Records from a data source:
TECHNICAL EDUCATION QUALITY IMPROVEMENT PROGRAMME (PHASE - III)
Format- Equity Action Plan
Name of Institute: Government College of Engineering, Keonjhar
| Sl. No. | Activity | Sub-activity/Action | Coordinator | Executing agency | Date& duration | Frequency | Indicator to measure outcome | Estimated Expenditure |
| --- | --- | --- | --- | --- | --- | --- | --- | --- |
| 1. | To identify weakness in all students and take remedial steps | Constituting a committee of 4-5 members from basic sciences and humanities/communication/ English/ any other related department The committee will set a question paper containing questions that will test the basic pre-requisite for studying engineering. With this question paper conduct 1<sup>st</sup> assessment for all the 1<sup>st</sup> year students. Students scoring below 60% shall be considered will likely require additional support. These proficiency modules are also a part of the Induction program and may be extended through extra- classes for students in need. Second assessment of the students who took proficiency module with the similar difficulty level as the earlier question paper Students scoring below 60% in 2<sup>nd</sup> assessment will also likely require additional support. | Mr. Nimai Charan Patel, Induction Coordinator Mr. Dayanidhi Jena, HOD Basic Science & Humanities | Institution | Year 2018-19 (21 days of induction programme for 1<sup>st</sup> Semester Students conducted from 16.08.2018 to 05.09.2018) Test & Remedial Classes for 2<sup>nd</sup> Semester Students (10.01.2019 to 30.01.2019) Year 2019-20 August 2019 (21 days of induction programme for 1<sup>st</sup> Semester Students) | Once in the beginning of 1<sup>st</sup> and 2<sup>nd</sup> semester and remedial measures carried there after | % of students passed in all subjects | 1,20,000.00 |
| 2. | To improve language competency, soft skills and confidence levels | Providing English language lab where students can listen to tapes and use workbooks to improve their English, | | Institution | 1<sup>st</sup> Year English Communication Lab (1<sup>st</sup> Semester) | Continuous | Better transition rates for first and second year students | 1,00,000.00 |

---

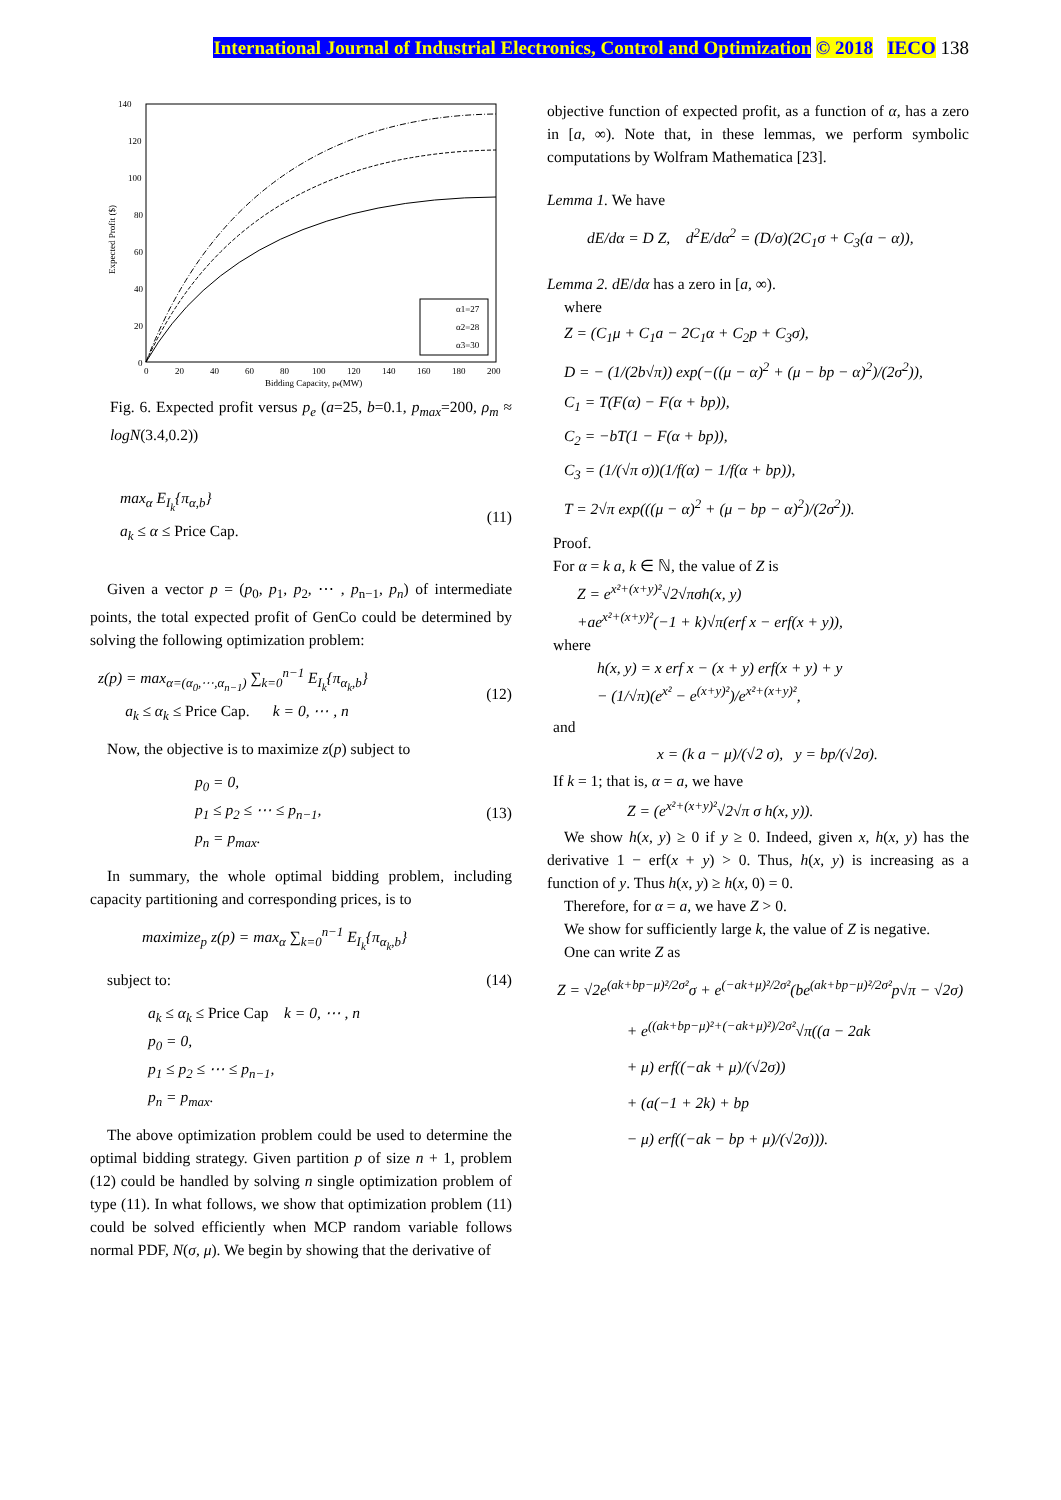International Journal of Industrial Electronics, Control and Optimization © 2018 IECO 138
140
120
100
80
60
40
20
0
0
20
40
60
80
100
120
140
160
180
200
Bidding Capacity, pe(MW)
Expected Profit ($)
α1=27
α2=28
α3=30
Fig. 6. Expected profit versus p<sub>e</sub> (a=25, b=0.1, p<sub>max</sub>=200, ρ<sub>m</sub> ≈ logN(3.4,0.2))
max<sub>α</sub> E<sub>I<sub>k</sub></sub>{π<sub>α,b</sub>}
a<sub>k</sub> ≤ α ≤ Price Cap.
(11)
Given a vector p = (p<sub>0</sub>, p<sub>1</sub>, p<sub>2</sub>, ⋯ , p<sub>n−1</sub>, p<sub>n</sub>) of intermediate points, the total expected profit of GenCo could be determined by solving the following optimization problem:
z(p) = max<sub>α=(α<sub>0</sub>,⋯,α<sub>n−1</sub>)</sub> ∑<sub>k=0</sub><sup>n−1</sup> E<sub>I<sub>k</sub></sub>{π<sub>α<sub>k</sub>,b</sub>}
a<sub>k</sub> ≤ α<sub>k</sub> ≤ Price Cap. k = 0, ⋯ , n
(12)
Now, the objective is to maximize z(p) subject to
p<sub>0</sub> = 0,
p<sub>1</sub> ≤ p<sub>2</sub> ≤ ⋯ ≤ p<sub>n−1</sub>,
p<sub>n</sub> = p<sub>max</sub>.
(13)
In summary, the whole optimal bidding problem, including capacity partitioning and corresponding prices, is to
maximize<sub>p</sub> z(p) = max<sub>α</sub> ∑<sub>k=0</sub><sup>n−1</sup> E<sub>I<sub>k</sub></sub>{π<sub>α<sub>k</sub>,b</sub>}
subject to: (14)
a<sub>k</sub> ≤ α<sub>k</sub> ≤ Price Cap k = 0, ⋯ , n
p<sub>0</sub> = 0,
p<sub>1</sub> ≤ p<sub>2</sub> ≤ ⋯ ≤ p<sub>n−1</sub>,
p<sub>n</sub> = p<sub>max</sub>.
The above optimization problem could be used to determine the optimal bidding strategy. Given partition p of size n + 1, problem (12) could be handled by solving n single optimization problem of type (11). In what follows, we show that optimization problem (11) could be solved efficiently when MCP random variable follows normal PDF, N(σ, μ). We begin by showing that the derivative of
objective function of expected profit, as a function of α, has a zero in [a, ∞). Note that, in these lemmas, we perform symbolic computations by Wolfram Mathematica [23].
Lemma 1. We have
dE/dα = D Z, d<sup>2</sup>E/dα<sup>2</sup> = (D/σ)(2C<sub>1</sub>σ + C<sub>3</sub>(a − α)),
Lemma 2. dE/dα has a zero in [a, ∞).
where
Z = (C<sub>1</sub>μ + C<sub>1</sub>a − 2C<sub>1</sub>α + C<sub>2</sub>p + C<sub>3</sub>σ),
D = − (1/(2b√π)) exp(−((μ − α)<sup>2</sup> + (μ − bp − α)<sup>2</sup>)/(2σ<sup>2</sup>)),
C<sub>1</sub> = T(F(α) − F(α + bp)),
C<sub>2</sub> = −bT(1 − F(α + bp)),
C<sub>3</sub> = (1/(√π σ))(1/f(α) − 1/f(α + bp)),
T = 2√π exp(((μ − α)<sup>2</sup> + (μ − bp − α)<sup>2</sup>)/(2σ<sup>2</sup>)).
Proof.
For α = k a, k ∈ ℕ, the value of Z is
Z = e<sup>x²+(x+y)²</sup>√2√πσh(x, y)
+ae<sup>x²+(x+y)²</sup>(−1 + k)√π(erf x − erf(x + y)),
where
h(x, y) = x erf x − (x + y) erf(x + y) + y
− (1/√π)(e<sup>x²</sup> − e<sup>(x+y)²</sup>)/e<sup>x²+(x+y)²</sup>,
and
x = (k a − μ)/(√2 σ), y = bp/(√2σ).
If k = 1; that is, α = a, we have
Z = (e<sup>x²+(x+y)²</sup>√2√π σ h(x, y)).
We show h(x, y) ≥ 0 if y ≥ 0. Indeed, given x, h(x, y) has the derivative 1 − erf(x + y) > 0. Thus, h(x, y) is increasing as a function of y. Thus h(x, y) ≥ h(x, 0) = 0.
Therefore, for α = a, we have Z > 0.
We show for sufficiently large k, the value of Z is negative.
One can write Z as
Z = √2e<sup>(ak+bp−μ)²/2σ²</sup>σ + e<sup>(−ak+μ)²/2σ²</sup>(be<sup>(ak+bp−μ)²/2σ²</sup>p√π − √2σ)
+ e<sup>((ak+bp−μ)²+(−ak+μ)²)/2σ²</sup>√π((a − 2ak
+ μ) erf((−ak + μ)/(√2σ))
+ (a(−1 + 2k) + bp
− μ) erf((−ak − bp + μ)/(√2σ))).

What is required> Wherever a line above contains "derivative", copy that line.

Solution>
The above optimization problem could be used to determine the optimal bidding strategy. Given partition p of size n + 1, problem (12) could be handled by solving n single optimization problem of type (11). In what follows, we show that optimization problem (11) could be solved efficiently when MCP random variable follows normal PDF, N(σ, μ). We begin by showing that the derivative of
We show h(x, y) ≥ 0 if y ≥ 0. Indeed, given x, h(x, y) has the derivative 1 − erf(x + y) > 0. Thus, h(x, y) is increasing as a function of y. Thus h(x, y) ≥ h(x, 0) = 0.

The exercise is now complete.